By exhaustion, it is straightforward to show (for single-digit integers, given the rule to round numbers where possible) that the largest error occurs when $a=1$ and $b=9$. Then \[ \sqrt{1 \times 9} = 3 \ne 5 = \frac{1+9}{2} \] and the error is $2$ which, relative to the biggest number $9$ might be seen as quite significant.
I’d say you are not likely to use this method if the numbers are of the same order of magnitude, because the idea is to come up with fairly wild approximations and if they were quite close it might be sensible to think of them as not really different. Then the error is going to be at least one order of magnitude smaller than the upper bound, i.e. $10^\frac{x+y}{2} \ll 10^y$. For example, if your numbers were $1$ and $900$ (as a pretty bad case), then: \[ \mathrm{GM}(1,900)=\sqrt{900}=30 \ne 50=\mathrm{AGM}(1,900) \] and a difference of $20$ on a top value of $900$ is not as significant as a difference of $2$ was on a top value of $9$.
So I suppose I would argue that this makes the error relatively insignificant. However, this thinking left me somewhat unsatisfied. I felt there ought to be a nicer way to demonstrate why the approximate geometric mean works as an approximation for the geometric mean. Following my talk at Maths Jam, Philipp Reinhard has been thinking about this, and he will share his thoughts in a post here in a few days (the post is now online).
One edge case
I didn’t have time to fit into my talk what I would recommend if the two numbers differed by an odd number of orders of magnitude. For example, $\mathrm{AGM}(1,1000)$ generates another square root in $1 \times 10^{\frac{3}{2}}$ – precisely what we were trying to avoid! What I have recommended to students is to simply rewrite one of the numbers so that the difference in exponents is even. For example, writing $1=1 \times 10^0$ and $1000 = 10 \times 10^2$ gives \[\mathrm{AGM}(1,1000)=5.5 \times 10^{1} \text{.}\]
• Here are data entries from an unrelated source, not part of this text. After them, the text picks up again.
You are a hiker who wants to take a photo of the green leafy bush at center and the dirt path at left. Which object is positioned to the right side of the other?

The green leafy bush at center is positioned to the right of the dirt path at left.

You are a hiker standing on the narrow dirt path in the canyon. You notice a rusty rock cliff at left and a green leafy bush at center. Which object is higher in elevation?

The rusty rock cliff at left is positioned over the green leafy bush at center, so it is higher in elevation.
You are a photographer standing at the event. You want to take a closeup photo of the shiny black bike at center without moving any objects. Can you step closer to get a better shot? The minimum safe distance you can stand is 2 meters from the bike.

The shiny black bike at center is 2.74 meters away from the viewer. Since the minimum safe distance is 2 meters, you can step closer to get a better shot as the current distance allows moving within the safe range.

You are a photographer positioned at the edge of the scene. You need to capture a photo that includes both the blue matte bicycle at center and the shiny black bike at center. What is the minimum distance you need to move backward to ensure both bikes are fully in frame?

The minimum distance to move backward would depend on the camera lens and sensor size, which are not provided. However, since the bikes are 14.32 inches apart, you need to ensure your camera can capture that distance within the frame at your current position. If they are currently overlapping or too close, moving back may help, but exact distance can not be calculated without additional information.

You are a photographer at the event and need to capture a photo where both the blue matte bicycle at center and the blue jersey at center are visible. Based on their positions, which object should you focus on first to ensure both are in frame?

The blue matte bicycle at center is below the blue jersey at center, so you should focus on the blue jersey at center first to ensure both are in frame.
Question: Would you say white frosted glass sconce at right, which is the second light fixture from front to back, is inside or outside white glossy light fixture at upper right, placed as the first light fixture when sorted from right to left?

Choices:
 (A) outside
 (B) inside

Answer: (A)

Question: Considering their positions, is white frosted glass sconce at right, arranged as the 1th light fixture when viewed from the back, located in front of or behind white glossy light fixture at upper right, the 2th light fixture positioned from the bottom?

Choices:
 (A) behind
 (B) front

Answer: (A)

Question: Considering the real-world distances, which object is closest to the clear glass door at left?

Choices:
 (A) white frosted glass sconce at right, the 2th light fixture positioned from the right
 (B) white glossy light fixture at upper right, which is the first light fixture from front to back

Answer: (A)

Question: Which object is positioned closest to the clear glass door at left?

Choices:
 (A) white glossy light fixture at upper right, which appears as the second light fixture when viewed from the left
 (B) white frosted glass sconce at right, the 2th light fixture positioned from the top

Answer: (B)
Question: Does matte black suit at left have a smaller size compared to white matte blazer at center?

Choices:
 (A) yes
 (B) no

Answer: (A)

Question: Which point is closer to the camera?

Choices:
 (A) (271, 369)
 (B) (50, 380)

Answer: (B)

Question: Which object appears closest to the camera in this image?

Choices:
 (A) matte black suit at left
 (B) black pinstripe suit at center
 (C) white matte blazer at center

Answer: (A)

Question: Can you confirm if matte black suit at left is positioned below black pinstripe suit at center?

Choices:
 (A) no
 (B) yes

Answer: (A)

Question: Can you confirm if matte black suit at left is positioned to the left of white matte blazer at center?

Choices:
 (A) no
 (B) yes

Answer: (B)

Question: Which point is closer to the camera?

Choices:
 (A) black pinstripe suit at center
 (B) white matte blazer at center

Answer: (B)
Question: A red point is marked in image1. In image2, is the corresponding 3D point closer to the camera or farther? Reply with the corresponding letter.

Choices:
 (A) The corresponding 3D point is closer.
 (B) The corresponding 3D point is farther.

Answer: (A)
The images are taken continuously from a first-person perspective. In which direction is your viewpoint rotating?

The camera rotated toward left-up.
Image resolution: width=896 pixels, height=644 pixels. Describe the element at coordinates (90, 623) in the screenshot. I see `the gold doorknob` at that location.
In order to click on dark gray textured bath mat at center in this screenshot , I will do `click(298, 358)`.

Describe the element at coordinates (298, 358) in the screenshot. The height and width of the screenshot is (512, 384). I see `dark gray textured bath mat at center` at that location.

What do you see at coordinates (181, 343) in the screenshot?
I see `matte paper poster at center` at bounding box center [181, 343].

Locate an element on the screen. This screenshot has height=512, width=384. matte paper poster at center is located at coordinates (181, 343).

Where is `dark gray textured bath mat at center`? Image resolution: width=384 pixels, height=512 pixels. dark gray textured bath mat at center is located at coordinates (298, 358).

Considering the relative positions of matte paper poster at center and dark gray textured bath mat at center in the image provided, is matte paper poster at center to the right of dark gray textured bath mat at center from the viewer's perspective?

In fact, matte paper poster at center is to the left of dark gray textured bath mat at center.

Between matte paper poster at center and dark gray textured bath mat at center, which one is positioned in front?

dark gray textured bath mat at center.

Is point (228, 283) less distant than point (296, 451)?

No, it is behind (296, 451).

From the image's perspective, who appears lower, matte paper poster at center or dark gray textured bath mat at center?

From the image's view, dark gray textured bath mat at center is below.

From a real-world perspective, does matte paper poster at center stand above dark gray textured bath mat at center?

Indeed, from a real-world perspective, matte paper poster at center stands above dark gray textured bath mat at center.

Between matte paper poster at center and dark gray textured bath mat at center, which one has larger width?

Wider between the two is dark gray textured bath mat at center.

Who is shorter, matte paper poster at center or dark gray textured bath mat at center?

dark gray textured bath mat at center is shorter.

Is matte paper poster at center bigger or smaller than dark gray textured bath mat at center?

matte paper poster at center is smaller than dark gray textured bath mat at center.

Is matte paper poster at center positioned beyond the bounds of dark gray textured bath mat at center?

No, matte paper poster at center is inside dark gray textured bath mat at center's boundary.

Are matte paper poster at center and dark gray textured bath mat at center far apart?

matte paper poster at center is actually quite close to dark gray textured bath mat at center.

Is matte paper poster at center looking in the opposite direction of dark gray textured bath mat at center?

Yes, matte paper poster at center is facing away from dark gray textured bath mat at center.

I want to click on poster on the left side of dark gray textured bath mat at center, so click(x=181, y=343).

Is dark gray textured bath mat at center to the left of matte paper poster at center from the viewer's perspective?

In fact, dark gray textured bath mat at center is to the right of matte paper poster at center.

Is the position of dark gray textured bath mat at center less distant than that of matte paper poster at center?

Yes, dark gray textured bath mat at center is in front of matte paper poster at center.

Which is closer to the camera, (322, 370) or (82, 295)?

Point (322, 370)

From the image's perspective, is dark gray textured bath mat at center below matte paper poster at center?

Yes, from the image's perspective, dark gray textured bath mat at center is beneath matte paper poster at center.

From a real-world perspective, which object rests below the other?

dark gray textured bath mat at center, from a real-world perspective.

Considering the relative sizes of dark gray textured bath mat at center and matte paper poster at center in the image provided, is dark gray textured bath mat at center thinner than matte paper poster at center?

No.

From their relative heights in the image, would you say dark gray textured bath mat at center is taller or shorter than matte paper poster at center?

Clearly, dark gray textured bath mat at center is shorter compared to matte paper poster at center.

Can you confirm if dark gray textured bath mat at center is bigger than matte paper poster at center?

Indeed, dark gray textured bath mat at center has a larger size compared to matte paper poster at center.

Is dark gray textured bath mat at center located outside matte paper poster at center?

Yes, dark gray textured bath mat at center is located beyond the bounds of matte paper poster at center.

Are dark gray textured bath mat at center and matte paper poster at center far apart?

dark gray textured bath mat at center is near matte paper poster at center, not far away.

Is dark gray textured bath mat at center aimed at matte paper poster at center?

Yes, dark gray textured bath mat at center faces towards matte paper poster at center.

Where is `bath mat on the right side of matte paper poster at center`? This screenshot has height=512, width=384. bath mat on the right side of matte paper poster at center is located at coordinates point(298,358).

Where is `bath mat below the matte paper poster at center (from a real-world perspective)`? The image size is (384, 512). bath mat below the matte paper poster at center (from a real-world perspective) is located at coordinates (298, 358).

Following Maths Jam, the esteemed Colin Beveridge made the sensible suggestion of just treating $10^{\frac{1}{2}}$ as $3$, making \[
\begin{align*}
&\mathrm{AGM}(1,1000)\\
&= 1 \times 10^{\frac{3}{2}}\\
&\approx 1 \times 3^3 = 27\text{.}
\end{align*}
\]
This increases our problems, though, because we have the potential to deal with larger differences (hence larger errors) than when dealing with single-digit numbers. Actually, it was wondering why this increased error happens that got me thinking seriously on this topic in the first place. I’ll stop now to let Philipp share what he has been thinking on this.
Really interesting article! I have a question: how can you formally define “order of magnitude of a given real number”?